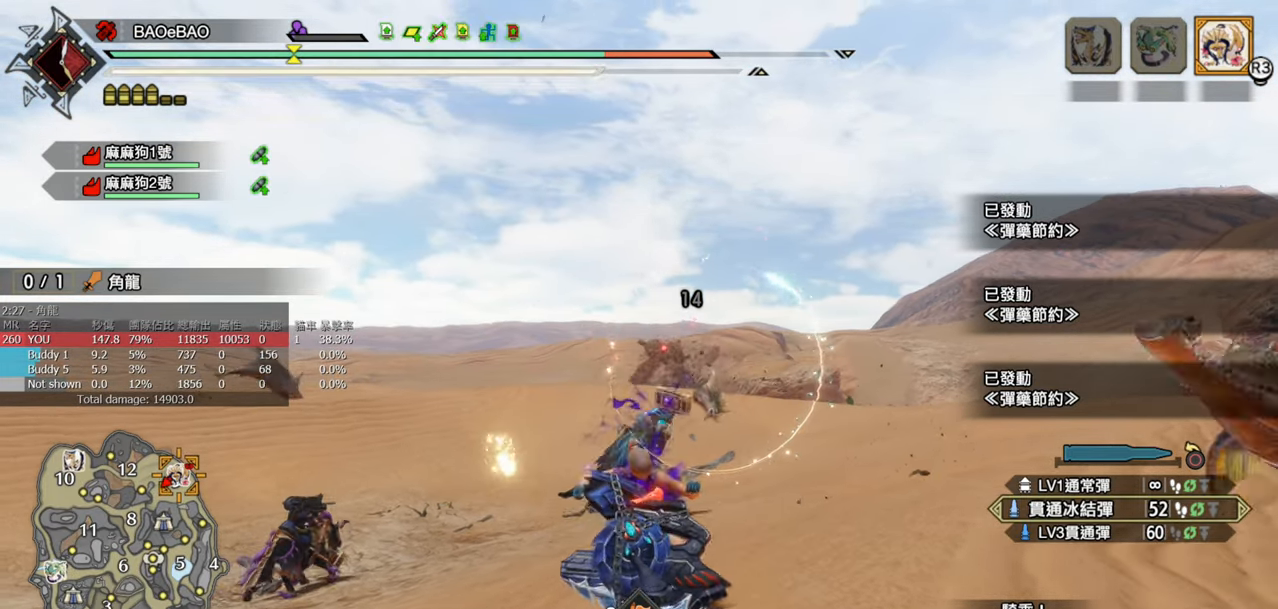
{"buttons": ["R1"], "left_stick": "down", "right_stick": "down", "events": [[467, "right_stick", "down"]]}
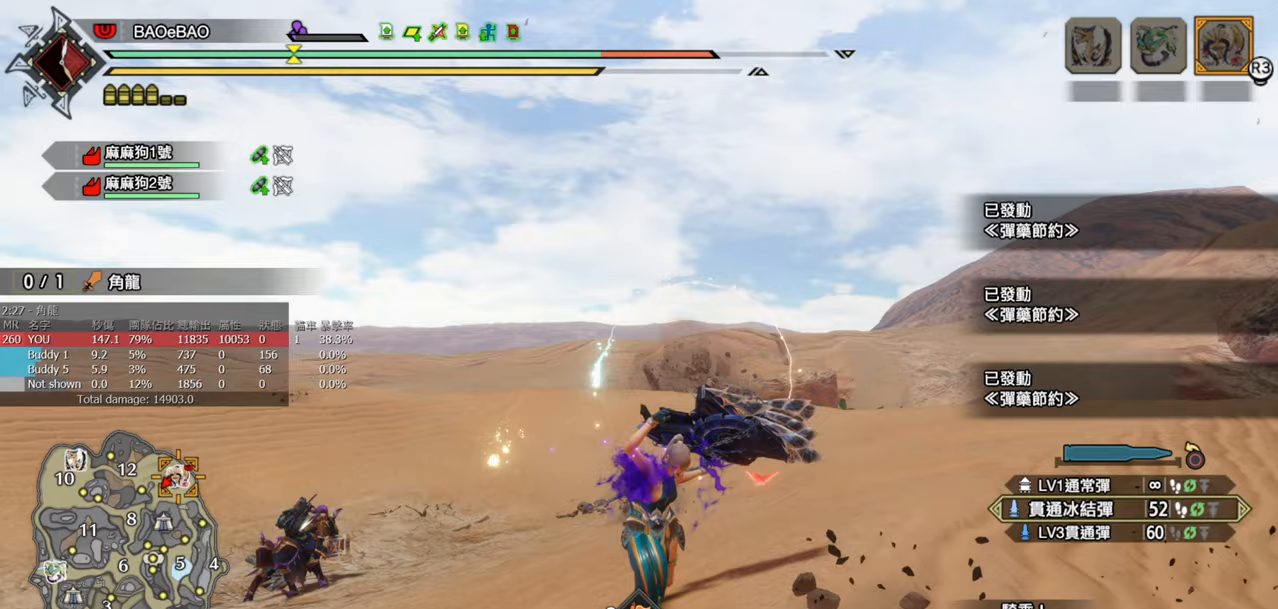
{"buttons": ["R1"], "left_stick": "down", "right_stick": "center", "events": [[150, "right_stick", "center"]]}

---

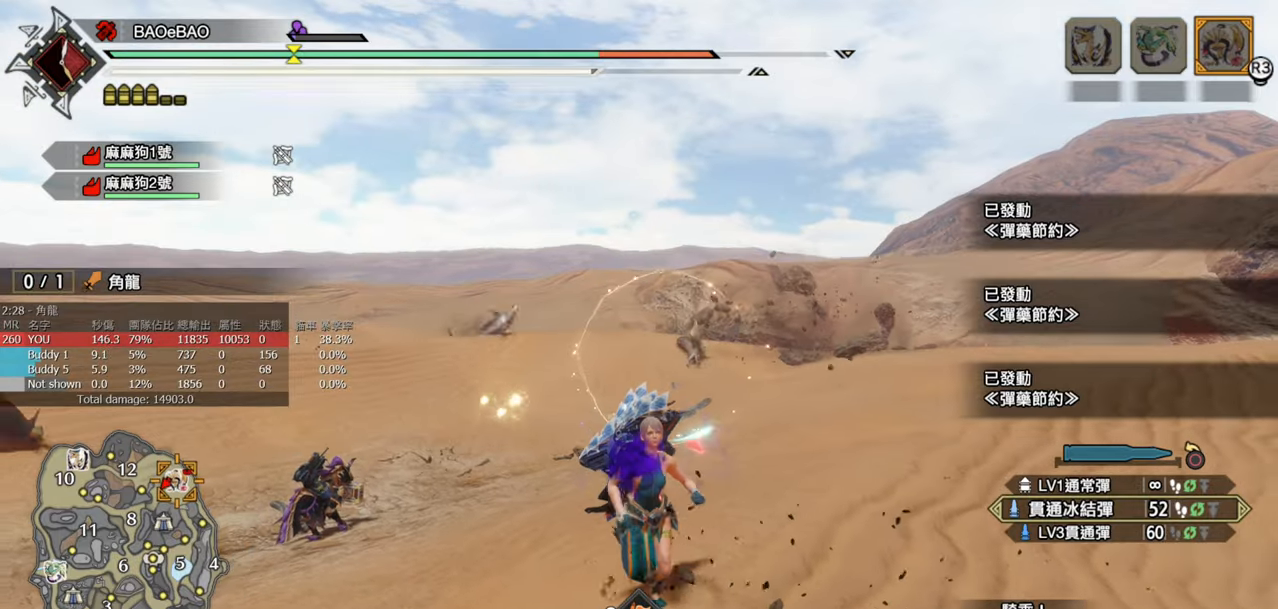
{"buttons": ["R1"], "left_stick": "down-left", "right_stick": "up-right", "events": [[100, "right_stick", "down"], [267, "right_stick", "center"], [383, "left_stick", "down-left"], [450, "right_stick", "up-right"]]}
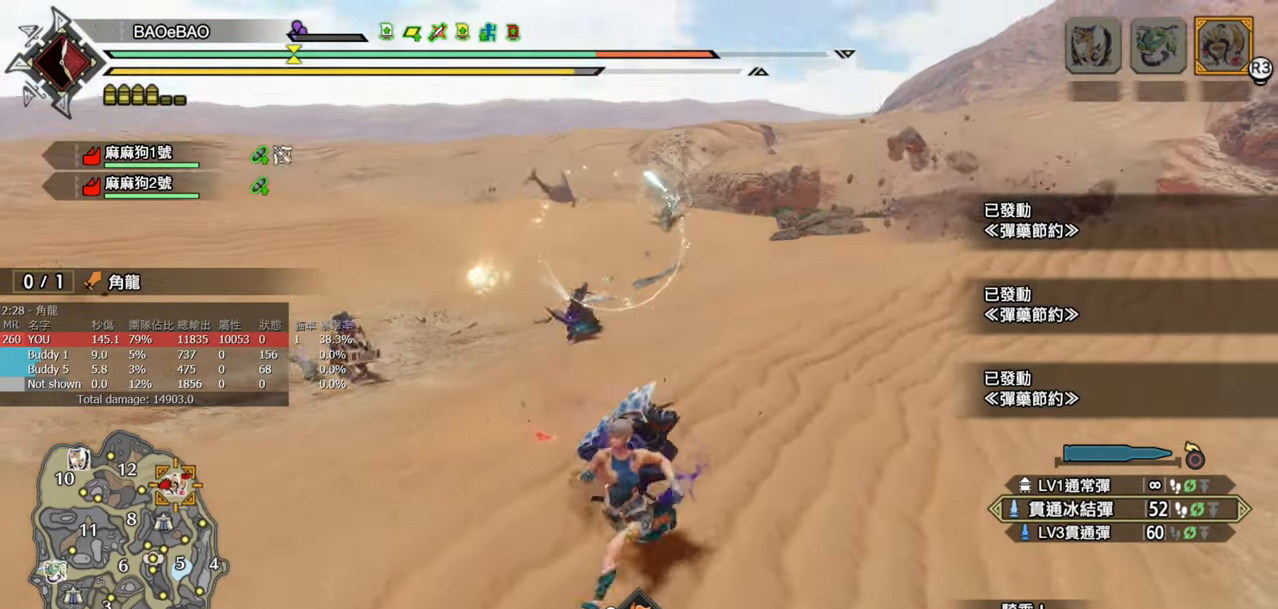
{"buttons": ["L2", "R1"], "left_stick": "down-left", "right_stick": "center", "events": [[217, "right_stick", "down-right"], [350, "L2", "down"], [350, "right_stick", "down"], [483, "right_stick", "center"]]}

---

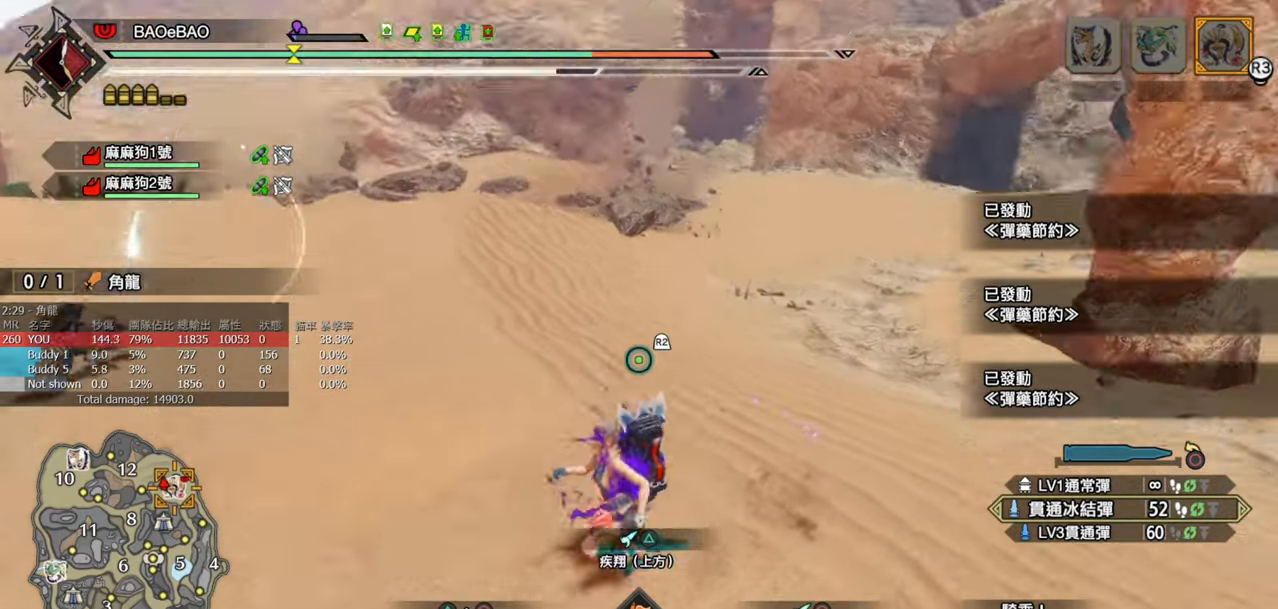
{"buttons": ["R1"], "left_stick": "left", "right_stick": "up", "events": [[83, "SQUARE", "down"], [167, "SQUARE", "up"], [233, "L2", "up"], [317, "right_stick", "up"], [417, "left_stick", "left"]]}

• **About this task**: Every line of the material above that contains "center" should be counted; give the total only.

• **Answer space**: 3